*** Supplied passage ***

Nigeria Returns to Democracy After Abacha's Death

A general who promised a fast handover keeps his word, and Olusegun Obasanjo is sworn in as elected president

On the timeline · around May 29, 1999 · Independent NigeriaIndependent NigeriaNigeria Returns to Democracy After Abacha's Death19801990200020102020

Quick facts

Abacha's death
June 1998
Inauguration of Obasanjo
May 29, 1999
Transition overseen by
General Abdulsalami Abubakar
Key power-sharing term
Presidency alternates north/south every 8 years

What happened

Sani Abacha died suddenly in June 1998, and Max Siollun's research on the period credibly concludes he died of heart disease rather than any conspiracy. General Abdulsalami Abubakar, who succeeded him, moved quickly toward civilian rule, and a cabal of senior military leaders and businessmen concluded that restoring civilian government was now the best path forward. The transition Abubakar oversaw was the product of a negotiated bargain struck between 1998 and 1999 among that same elite cabal, one of whose central terms was that the presidency would alternate every eight years between Nigeria's south and north. That deal produced the election of the Yoruba former military ruler Olusegun Obasanjo, who had been imprisoned under Abacha, as president; the arrangement returned the military to its barracks while leaving some of its members openings to profit personally under the new civilian system. Obasanjo was inaugurated on May 29, 1999, ending nearly sixteen continuous years of military government and beginning what would become Nigeria's longest uninterrupted period of civilian rule.

Why it matters

The 1999 transition ended Nigeria's military era through an elite-negotiated bargain rather than a clean democratic break, embedding power-sharing arrangements, like the north-south presidential rotation, that still shape Nigerian politics today. It also marked the start of the Fourth Republic, which by the 2020s had outlasted every prior civilian government in Nigerian history.

How we know

The negotiated nature of the 1998-1999 transition, including the power-sharing terms and Obasanjo's selection, is documented and analyzed by the Council on Foreign Relations based on Nigerian political sources and independent historical research into the period, including work specifically addressing the circumstances of Abacha's and Abiola's deaths.

*** End of Supplied passage ***
*** Data shown ***

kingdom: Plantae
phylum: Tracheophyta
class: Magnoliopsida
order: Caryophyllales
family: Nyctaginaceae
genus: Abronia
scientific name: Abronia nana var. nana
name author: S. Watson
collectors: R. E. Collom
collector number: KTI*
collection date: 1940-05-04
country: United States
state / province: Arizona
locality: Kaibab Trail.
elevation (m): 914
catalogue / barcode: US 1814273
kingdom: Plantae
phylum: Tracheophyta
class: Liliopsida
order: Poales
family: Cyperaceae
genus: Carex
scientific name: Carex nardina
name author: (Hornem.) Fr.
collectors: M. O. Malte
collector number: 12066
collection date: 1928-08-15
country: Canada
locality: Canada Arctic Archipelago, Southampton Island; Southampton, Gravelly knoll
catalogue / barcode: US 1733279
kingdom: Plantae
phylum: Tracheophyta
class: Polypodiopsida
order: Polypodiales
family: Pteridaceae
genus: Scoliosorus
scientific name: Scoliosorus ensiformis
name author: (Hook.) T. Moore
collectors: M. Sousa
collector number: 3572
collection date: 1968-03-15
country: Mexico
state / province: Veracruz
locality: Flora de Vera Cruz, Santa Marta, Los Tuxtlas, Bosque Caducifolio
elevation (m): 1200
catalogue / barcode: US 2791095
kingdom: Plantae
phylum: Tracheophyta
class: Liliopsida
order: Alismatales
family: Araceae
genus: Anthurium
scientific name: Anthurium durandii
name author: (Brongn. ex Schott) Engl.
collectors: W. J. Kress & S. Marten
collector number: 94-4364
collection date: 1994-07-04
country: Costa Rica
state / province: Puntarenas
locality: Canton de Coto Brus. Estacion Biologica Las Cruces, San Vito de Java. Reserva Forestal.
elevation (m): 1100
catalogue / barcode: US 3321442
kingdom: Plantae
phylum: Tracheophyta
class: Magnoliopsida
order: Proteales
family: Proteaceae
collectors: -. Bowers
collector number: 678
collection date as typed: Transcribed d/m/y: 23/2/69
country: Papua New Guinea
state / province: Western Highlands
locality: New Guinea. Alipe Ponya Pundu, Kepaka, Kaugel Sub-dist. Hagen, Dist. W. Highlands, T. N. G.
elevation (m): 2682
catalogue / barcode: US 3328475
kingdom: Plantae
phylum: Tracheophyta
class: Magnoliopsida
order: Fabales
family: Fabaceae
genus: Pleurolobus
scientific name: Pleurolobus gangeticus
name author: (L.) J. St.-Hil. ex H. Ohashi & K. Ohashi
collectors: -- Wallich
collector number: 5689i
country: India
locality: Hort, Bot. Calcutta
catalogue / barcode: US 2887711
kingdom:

*** End of Data shown ***

Exercises to complete =>
a) Please update the passage on Nigeria's return to democracy by writing out its text starting with "The negotiated nature" and going on through "and Abiola's deaths.", with "documented" replaced by "recorded".
b) Name every person the passage on Nigeria's return to democracy mentions.
The items have no connection to the passage on Nigeria's return to democracy.

Responses to the tasks =>
a)
The negotiated nature of the 1998-1999 transition, including the power-sharing terms and Obasanjo's selection, is recorded and analyzed by the Council on Foreign Relations based on Nigerian political sources and independent historical research into the period, including work specifically addressing the circumstances of Abacha's and Abiola's deaths.

b) Sani Abacha, Max Siollun, Abdulsalami Abubakar, Olusegun Obasanjo, Abiola